TESTO DELL'ESERCIZIO ::
Il limite è indefinibile, la separazione pressochè improponibile. L’uno travasa nell’altra, insensibilmente e senza che si elidano a vicenda.
Non so se la Viglianisi sogni le sue opere prima di attuarle o se tramuti in forme oniriche la percezione della realtà, da cui tuttavia attinge. Ma vi è una costante che emerge e sovrasta ogni suggestione formale: una nota dolente ed appassionata, di un tono elegiaco, che investe e satura persone e cose…
Stento però a ritrovarvi la “quiete interiore” di un tempo.
Nella pittura di Dina Viglianisi, da sempre, il fattore luminoso va oltre la pura sfera del percettivo, quello che chiameremo il dominio del retinico.
L’obnubilante chiarore che dilaga sulla tela fino quasi ad azzerare l’immagine, dice piuttosto della volontà di portare a livello di pensiero - livello che è anche psichico e sentimentale - un dato orizzonte paesistico e umano.
L’artista vuole in definitiva promuovere a valore emblematico il suo vissuto, rileggendolo tra esistenza e trascendenza.
L’abbassamento dello specifico visivo e la raffinata scansione dei registri tonali indicano la prima fase del progetto: la Viglianisi definisce la scena, la temperatura emotiva, badando che tutto sia sintonizzato in diminuendo. L’impianto è sintetico, organizzato in larghe superfici uniformi che attraversano la tela suggerendo un andamento compositivo orizzontale. Lo sguardo vi scivola sopra, come su una sindone incotaminata: è evidente che l’artista “sottrae” per accentuare la qualità subliminale del racconto, per intensificarne la sottile malinconia, l’immemorabile silenzio.
C’è poi un momento che vede agire l’immagine, o quanto di essa ci è restituito, che ci introduce nel vivo del discorso poetico: la figura umana, anch’essa definita nel suo contorno più sommario, è chiaramente il pretesto iconico per sottolineare la profonda omogeneità di questo universo. Tra essa e il paesaggio non si avvertono scarti, anzi, si potrebbe parlare di assorbimento reciproco, perfino di osmosi.
Ed è qui, su questa ritrovata similitudine di categorie diverse del reale, che si insinua l’ipotesi di una loro segreta specularità come se un disegno superiore guidasse l’ordine visibile.
Siamo chiaramente a un passo dall’astrazione, e la Viglianisi ne è ben cosciente.
Ma se la svolta dovesse verificarsi, sarà ancora per “necessità”, per adeguatamento spontaneo dell’opera a quel disegno.

DATI DI ORIGINE ::

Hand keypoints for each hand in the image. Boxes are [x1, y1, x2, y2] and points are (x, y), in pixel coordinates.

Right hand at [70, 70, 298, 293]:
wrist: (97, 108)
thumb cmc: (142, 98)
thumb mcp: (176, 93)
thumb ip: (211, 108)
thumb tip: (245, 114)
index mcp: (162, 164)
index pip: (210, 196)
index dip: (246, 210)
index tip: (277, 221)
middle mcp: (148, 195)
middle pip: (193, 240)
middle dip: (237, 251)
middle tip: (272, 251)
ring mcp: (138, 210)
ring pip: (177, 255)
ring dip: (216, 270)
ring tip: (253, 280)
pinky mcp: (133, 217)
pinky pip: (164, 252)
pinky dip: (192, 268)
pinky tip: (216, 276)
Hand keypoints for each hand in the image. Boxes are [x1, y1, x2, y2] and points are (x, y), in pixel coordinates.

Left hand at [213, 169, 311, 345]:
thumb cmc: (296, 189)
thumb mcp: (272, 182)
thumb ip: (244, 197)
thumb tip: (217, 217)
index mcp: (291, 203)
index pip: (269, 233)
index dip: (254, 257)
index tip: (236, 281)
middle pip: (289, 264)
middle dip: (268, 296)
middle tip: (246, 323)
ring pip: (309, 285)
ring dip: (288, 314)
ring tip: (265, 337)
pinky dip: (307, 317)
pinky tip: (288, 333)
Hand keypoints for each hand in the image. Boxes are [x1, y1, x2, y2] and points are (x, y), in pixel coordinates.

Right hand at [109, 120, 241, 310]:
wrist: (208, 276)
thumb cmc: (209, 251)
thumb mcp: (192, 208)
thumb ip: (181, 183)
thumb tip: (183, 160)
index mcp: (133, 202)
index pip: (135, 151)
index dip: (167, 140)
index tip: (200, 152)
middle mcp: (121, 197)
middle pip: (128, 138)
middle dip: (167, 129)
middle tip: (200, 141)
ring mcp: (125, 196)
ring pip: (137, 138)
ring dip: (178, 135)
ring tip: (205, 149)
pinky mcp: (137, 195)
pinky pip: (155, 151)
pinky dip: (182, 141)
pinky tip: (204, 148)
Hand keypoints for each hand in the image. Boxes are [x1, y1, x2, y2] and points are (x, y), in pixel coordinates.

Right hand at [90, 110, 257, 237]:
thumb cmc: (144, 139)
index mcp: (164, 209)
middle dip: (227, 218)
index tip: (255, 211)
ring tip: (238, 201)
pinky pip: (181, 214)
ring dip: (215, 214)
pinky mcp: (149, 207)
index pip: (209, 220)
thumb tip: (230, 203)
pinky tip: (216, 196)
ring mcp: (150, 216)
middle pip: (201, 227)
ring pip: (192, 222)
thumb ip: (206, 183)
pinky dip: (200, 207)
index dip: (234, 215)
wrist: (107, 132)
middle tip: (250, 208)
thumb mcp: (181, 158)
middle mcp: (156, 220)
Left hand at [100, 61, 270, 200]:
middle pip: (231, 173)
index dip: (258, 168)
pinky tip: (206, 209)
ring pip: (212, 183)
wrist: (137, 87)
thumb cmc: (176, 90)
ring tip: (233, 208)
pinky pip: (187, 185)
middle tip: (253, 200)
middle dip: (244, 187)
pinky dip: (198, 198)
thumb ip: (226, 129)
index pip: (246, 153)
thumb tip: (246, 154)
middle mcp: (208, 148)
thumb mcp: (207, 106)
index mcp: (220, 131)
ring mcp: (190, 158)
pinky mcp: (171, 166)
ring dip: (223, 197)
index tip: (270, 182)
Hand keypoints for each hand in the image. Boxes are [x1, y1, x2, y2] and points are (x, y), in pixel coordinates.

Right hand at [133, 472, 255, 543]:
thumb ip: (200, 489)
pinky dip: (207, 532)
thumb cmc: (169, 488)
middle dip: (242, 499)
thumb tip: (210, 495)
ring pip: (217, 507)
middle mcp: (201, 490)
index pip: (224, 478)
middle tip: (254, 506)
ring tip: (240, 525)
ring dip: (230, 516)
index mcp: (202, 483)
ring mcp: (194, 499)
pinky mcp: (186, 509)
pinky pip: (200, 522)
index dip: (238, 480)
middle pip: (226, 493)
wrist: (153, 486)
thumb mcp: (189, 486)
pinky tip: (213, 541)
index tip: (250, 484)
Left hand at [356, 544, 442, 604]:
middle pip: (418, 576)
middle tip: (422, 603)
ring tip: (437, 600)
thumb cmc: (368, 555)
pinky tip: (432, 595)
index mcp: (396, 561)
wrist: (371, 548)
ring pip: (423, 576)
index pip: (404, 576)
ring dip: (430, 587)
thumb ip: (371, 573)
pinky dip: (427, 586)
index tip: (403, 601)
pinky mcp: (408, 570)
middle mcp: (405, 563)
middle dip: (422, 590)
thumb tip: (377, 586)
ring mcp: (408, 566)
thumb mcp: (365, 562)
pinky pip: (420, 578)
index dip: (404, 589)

* * *

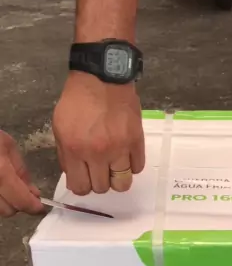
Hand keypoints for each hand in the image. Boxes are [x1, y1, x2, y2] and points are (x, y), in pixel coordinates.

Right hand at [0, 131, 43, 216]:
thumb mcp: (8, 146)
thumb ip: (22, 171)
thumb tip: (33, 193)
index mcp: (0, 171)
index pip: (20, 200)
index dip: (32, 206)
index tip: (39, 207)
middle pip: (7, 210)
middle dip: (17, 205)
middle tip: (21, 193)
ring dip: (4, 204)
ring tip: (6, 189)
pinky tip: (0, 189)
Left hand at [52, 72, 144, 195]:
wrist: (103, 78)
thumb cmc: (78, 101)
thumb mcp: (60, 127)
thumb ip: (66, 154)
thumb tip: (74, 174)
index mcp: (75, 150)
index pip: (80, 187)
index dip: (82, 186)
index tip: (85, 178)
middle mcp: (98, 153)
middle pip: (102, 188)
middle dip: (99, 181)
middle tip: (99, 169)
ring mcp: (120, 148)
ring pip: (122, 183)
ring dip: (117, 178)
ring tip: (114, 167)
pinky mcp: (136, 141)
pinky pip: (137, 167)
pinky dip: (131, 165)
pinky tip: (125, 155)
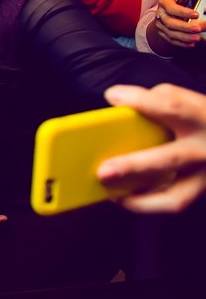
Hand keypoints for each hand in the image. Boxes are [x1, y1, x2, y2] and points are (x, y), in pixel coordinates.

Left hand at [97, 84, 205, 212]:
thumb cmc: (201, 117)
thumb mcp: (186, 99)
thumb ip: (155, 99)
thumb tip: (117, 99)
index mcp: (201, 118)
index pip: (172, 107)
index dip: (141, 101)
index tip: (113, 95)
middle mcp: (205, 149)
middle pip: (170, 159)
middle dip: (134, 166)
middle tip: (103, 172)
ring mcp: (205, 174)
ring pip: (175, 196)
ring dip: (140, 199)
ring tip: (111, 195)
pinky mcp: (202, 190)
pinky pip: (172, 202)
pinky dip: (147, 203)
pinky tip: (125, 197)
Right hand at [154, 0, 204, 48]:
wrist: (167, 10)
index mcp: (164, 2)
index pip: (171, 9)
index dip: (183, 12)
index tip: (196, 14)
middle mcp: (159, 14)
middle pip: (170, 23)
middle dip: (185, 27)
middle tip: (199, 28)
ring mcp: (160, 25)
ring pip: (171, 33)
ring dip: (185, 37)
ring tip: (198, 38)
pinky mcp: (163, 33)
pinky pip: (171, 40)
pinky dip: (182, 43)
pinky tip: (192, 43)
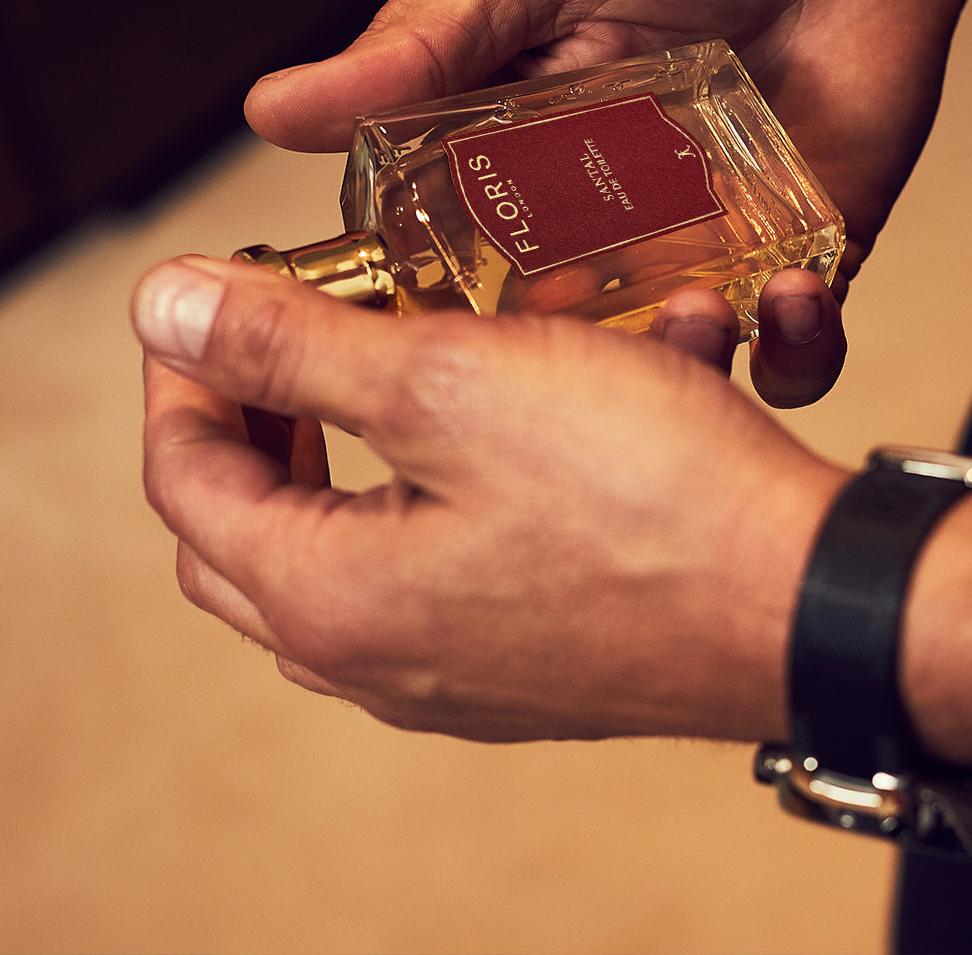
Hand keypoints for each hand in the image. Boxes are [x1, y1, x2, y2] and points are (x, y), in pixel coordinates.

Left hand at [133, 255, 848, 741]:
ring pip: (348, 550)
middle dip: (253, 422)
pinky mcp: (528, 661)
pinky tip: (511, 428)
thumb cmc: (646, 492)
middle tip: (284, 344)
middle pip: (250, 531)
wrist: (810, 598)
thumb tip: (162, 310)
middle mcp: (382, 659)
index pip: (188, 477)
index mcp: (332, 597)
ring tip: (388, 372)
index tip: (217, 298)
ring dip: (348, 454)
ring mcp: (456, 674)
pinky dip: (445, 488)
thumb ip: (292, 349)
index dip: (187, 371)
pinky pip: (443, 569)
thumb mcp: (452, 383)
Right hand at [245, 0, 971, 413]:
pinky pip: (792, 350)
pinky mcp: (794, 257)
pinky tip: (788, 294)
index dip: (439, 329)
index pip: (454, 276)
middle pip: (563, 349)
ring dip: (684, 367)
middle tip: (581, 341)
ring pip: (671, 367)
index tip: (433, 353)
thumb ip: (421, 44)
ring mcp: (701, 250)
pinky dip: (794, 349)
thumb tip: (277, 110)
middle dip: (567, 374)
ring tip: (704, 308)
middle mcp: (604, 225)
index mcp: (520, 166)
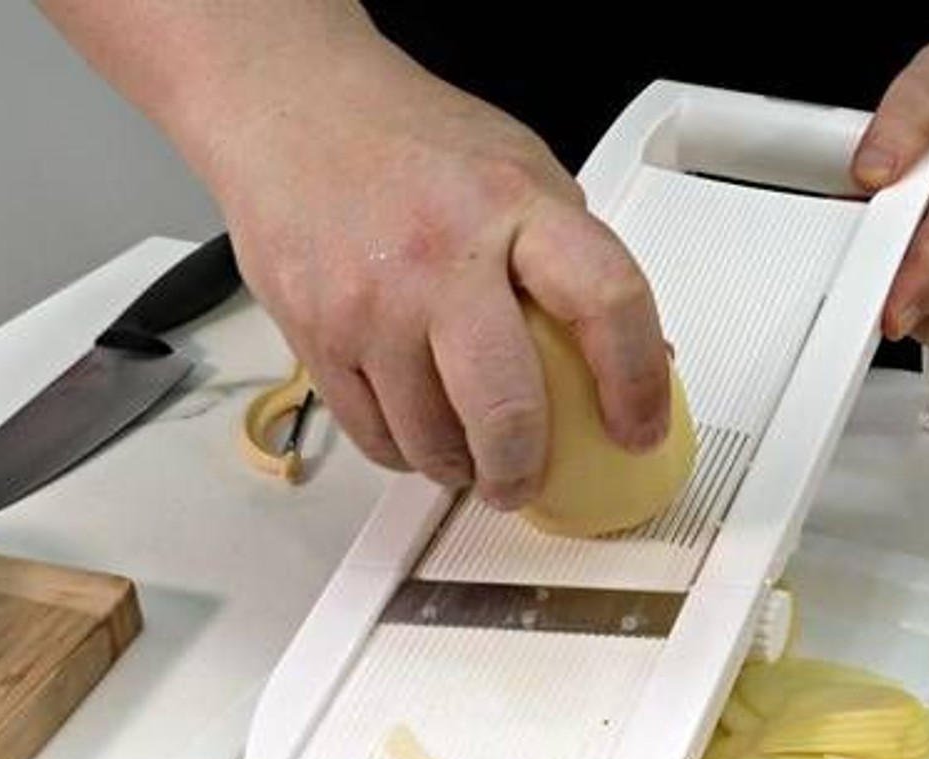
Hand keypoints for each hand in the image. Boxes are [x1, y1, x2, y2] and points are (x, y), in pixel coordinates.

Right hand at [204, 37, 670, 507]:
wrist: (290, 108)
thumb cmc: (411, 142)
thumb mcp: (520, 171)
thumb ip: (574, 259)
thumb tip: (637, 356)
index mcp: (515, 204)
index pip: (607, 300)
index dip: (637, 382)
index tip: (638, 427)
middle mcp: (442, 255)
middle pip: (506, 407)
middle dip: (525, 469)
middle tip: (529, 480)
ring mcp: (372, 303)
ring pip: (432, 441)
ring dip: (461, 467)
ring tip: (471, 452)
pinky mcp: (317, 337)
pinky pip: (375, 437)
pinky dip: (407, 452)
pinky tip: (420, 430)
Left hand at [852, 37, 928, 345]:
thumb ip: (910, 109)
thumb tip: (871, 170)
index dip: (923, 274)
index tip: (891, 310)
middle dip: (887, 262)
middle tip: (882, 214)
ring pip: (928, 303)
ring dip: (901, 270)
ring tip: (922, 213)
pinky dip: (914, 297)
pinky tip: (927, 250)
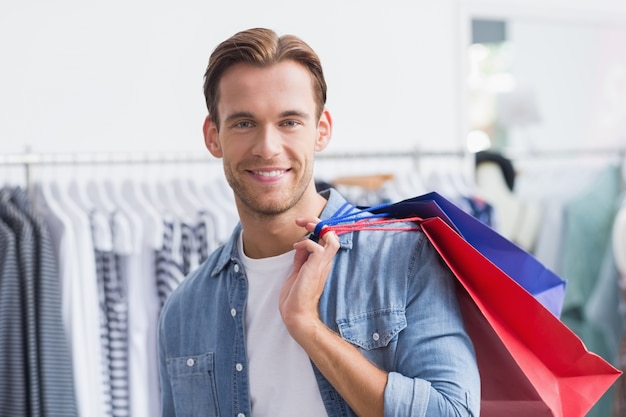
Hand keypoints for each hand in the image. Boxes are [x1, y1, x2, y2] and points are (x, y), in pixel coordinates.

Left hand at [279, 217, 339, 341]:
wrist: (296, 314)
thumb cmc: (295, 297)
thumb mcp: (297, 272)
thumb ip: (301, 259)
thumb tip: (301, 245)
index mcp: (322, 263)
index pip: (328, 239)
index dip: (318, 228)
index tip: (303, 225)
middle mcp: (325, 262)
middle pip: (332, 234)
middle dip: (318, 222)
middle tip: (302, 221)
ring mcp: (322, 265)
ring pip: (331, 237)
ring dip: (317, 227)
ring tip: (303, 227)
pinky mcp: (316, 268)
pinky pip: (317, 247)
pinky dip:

COMPITO 1 :: Nel testo sulla pittura di Dina Viglianisi, come viene descritto l'impianto delle sue opere?
COMPITO 2 :: Trascrivi, per favore, dal testo sulla pittura di Dina Viglianisi tutto ciò che va da "L’artista vuole in" fino a "malinconia, l’immemorabile silenzio.".

RISPOSTA 1 :: È sintetico, organizzato in larghe superfici uniformi che attraversano la tela suggerendo un andamento compositivo orizzontale.

RISPOSTA 2 ::
L’artista vuole in definitiva promuovere a valore emblematico il suo vissuto, rileggendolo tra esistenza e trascendenza.
L’abbassamento dello specifico visivo e la raffinata scansione dei registri tonali indicano la prima fase del progetto: la Viglianisi definisce la scena, la temperatura emotiva, badando che tutto sia sintonizzato in diminuendo. L’impianto è sintetico, organizzato in larghe superfici uniformi che attraversano la tela suggerendo un andamento compositivo orizzontale. Lo sguardo vi scivola sopra, come su una sindone incotaminata: è evidente che l’artista “sottrae” per accentuare la qualità subliminale del racconto, per intensificarne la sottile malinconia, l’immemorabile silenzio.